Stored data entries:
══════
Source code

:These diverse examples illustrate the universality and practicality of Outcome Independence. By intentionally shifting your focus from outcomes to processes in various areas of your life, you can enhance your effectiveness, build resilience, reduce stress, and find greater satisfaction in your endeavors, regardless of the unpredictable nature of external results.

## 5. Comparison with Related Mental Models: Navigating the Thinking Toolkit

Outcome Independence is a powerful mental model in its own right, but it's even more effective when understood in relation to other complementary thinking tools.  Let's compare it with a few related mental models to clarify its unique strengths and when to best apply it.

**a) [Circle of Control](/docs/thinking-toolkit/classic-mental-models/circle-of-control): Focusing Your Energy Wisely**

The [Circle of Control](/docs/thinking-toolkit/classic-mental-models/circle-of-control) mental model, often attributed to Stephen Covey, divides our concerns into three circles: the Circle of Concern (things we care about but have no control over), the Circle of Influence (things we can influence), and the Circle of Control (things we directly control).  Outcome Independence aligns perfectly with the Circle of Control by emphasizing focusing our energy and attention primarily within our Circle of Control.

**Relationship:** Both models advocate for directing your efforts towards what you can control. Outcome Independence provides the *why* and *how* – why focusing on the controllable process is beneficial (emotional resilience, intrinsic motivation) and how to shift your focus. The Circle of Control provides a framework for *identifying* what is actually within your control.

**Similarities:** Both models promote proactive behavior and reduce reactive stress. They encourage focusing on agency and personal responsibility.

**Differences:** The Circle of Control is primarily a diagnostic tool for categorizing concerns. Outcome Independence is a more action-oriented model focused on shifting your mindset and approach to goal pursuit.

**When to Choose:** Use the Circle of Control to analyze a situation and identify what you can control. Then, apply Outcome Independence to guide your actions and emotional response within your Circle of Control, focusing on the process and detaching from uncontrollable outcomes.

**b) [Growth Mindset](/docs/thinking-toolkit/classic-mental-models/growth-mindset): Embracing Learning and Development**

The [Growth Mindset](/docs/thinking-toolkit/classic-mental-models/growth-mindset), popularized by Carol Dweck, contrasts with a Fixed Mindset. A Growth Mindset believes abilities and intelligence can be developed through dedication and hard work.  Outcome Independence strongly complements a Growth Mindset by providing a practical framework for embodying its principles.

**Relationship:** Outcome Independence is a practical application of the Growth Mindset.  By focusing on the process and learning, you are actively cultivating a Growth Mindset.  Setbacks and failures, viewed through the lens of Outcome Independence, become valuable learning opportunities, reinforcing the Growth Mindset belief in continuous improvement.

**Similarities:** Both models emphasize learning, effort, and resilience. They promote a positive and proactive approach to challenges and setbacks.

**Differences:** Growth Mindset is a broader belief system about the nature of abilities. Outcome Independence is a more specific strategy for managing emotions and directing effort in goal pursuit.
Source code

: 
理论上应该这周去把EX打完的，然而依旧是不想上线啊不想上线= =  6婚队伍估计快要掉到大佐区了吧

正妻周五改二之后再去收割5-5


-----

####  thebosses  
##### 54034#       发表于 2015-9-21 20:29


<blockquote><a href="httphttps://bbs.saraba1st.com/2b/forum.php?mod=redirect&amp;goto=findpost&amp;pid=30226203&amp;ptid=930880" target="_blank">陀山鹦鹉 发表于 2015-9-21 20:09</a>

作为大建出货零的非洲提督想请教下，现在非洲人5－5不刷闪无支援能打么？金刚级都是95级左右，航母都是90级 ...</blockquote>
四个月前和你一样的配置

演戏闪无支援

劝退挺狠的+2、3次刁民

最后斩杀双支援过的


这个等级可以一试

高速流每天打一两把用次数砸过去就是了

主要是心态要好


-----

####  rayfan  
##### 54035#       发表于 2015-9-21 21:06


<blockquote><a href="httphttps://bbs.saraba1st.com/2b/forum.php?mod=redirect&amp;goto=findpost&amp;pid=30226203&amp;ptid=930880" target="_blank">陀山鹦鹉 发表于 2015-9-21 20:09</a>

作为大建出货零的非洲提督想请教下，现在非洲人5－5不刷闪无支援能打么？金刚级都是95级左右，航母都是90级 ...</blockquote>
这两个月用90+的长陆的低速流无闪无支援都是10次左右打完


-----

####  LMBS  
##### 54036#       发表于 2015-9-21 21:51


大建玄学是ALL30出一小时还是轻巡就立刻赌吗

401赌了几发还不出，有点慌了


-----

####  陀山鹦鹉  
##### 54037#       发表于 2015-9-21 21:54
══════
» Exercise objective:
From the entries above, extract only the lines running from the one containing "and personal responsibility." through the one containing "发表于 2015-9-21 20:29", inclusive.

» Worked solution:
**Similarities:** Both models promote proactive behavior and reduce reactive stress. They encourage focusing on agency and personal responsibility.

**Differences:** The Circle of Control is primarily a diagnostic tool for categorizing concerns. Outcome Independence is a more action-oriented model focused on shifting your mindset and approach to goal pursuit.

**When to Choose:** Use the Circle of Control to analyze a situation and identify what you can control. Then, apply Outcome Independence to guide your actions and emotional response within your Circle of Control, focusing on the process and detaching from uncontrollable outcomes.

**b) [Growth Mindset](/docs/thinking-toolkit/classic-mental-models/growth-mindset): Embracing Learning and Development**

The [Growth Mindset](/docs/thinking-toolkit/classic-mental-models/growth-mindset), popularized by Carol Dweck, contrasts with a Fixed Mindset. A Growth Mindset believes abilities and intelligence can be developed through dedication and hard work.  Outcome Independence strongly complements a Growth Mindset by providing a practical framework for embodying its principles.

**Relationship:** Outcome Independence is a practical application of the Growth Mindset.  By focusing on the process and learning, you are actively cultivating a Growth Mindset.  Setbacks and failures, viewed through the lens of Outcome Independence, become valuable learning opportunities, reinforcing the Growth Mindset belief in continuous improvement.

**Similarities:** Both models emphasize learning, effort, and resilience. They promote a positive and proactive approach to challenges and setbacks.

**Differences:** Growth Mindset is a broader belief system about the nature of abilities. Outcome Independence is a more specific strategy for managing emotions and directing effort in goal pursuit.
Source code

: 
理论上应该这周去把EX打完的，然而依旧是不想上线啊不想上线= =  6婚队伍估计快要掉到大佐区了吧

正妻周五改二之后再去收割5-5


-----

####  thebosses  
##### 54034#       发表于 2015-9-21 20:29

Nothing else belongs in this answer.